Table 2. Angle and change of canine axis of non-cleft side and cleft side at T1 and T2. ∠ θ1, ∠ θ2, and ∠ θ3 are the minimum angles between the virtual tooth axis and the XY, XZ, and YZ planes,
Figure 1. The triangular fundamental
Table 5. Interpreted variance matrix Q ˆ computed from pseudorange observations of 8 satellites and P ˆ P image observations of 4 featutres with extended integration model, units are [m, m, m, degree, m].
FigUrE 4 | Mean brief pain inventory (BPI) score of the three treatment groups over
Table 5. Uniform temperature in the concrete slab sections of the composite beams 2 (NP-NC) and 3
==
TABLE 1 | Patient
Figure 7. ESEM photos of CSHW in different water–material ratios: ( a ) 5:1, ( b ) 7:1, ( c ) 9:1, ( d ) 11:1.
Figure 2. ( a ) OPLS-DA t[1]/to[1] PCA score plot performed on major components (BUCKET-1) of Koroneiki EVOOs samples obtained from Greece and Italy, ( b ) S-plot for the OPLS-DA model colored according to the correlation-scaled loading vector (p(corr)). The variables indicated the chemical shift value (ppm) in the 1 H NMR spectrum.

*TASK DETAILS*. Report every line of the records that contains the word "model".

*OUTPUT FOR THIS TASK*.
Table 5. Interpreted variance matrix Q ˆ computed from pseudorange observations of 8 satellites and P ˆ P image observations of 4 featutres with extended integration model, units are [m, m, m, degree, m].
Figure 2. ( a ) OPLS-DA t[1]/to[1] PCA score plot performed on major components (BUCKET-1) of Koroneiki EVOOs samples obtained from Greece and Italy, ( b ) S-plot for the OPLS-DA model colored according to the correlation-scaled loading vector (p(corr)). The variables indicated the chemical shift value (ppm) in the 1 H NMR spectrum.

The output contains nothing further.